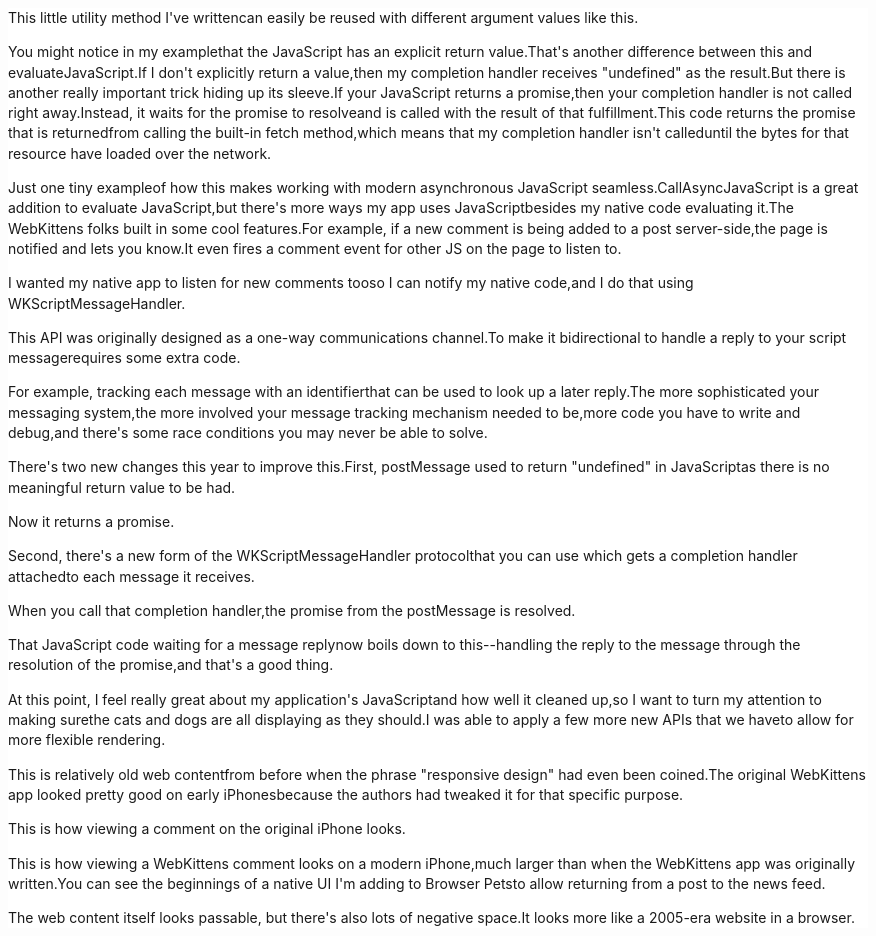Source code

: This little utility method I've writtencan easily be reused with different argument values like this.

You might notice in my examplethat the JavaScript has an explicit return value.That's another difference between this and evaluateJavaScript.If I don't explicitly return a value,then my completion handler receives "undefined" as the result.But there is another really important trick hiding up its sleeve.If your JavaScript returns a promise,then your completion handler is not called right away.Instead, it waits for the promise to resolveand is called with the result of that fulfillment.This code returns the promise that is returnedfrom calling the built-in fetch method,which means that my completion handler isn't calleduntil the bytes for that resource have loaded over the network.

Just one tiny exampleof how this makes working with modern asynchronous JavaScript seamless.CallAsyncJavaScript is a great addition to evaluate JavaScript,but there's more ways my app uses JavaScriptbesides my native code evaluating it.The WebKittens folks built in some cool features.For example, if a new comment is being added to a post server-side,the page is notified and lets you know.It even fires a comment event for other JS on the page to listen to.

I wanted my native app to listen for new comments tooso I can notify my native code,and I do that using WKScriptMessageHandler.

This API was originally designed as a one-way communications channel.To make it bidirectional to handle a reply to your script messagerequires some extra code.

For example, tracking each message with an identifierthat can be used to look up a later reply.The more sophisticated your messaging system,the more involved your message tracking mechanism needed to be,more code you have to write and debug,and there's some race conditions you may never be able to solve.

There's two new changes this year to improve this.First, postMessage used to return "undefined" in JavaScriptas there is no meaningful return value to be had.

Now it returns a promise.

Second, there's a new form of the WKScriptMessageHandler protocolthat you can use which gets a completion handler attachedto each message it receives.

When you call that completion handler,the promise from the postMessage is resolved.

That JavaScript code waiting for a message replynow boils down to this--handling the reply to the message through the resolution of the promise,and that's a good thing.

At this point, I feel really great about my application's JavaScriptand how well it cleaned up,so I want to turn my attention to making surethe cats and dogs are all displaying as they should.I was able to apply a few more new APIs that we haveto allow for more flexible rendering.

This is relatively old web contentfrom before when the phrase "responsive design" had even been coined.The original WebKittens app looked pretty good on early iPhonesbecause the authors had tweaked it for that specific purpose.

This is how viewing a comment on the original iPhone looks.

This is how viewing a WebKittens comment looks on a modern iPhone,much larger than when the WebKittens app was originally written.You can see the beginnings of a native UI I'm adding to Browser Petsto allow returning from a post to the news feed.

The web content itself looks passable, but there's also lots of negative space.It looks more like a 2005-era website in a browser.
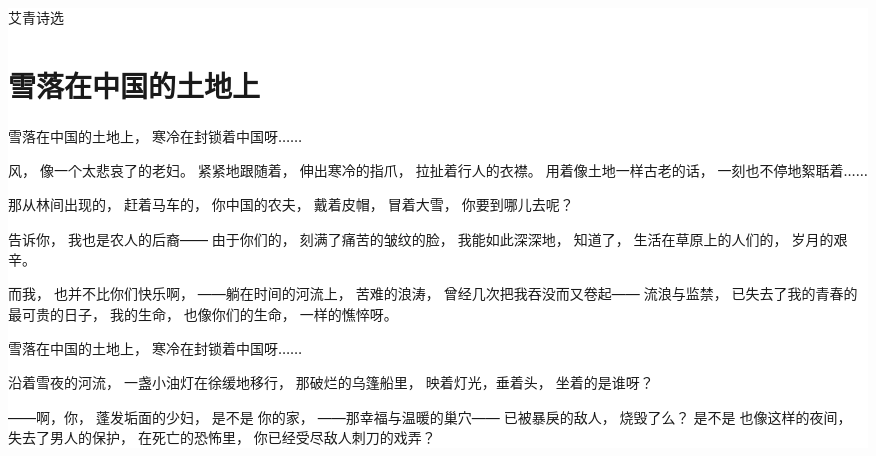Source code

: 艾青诗选

# 雪落在中国的土地上

雪落在中国的土地上，
寒冷在封锁着中国呀……
 
风，
像一个太悲哀了的老妇。
紧紧地跟随着，
伸出寒冷的指爪，
拉扯着行人的衣襟。
用着像土地一样古老的话，
一刻也不停地絮聒着……
 
那从林间出现的，
赶着马车的，
你中国的农夫，
戴着皮帽，
冒着大雪，
你要到哪儿去呢？
 
告诉你，
我也是农人的后裔——
由于你们的，
刻满了痛苦的皱纹的脸，
我能如此深深地，
知道了，
生活在草原上的人们的，
岁月的艰辛。
 
而我，
也并不比你们快乐啊，
——躺在时间的河流上，
苦难的浪涛，
曾经几次把我吞没而又卷起——
流浪与监禁，
已失去了我的青春的最可贵的日子，
我的生命，
也像你们的生命，
一样的憔悴呀。
 
雪落在中国的土地上，
寒冷在封锁着中国呀……
 
沿着雪夜的河流，
一盏小油灯在徐缓地移行，
那破烂的乌篷船里，
映着灯光，垂着头，
坐着的是谁呀？
 
——啊，你，
蓬发垢面的少妇，
是不是
你的家，
——那幸福与温暖的巢穴——
已被暴戾的敌人，
烧毁了么？
是不是
也像这样的夜间，
失去了男人的保护，
在死亡的恐怖里，
你已经受尽敌人刺刀的戏弄？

====

Directive: Without the pictures, please reproduce each line of the listing above exactly, from the first one through the line bearing "Just one tiny".

Answer for this exercise:
Source code

: This little utility method I've writtencan easily be reused with different argument values like this.

You might notice in my examplethat the JavaScript has an explicit return value.That's another difference between this and evaluateJavaScript.If I don't explicitly return a value,then my completion handler receives "undefined" as the result.But there is another really important trick hiding up its sleeve.If your JavaScript returns a promise,then your completion handler is not called right away.Instead, it waits for the promise to resolveand is called with the result of that fulfillment.This code returns the promise that is returnedfrom calling the built-in fetch method,which means that my completion handler isn't calleduntil the bytes for that resource have loaded over the network.

Just one tiny exampleof how this makes working with modern asynchronous JavaScript seamless.CallAsyncJavaScript is a great addition to evaluate JavaScript,but there's more ways my app uses JavaScriptbesides my native code evaluating it.The WebKittens folks built in some cool features.For example, if a new comment is being added to a post server-side,the page is notified and lets you know.It even fires a comment event for other JS on the page to listen to.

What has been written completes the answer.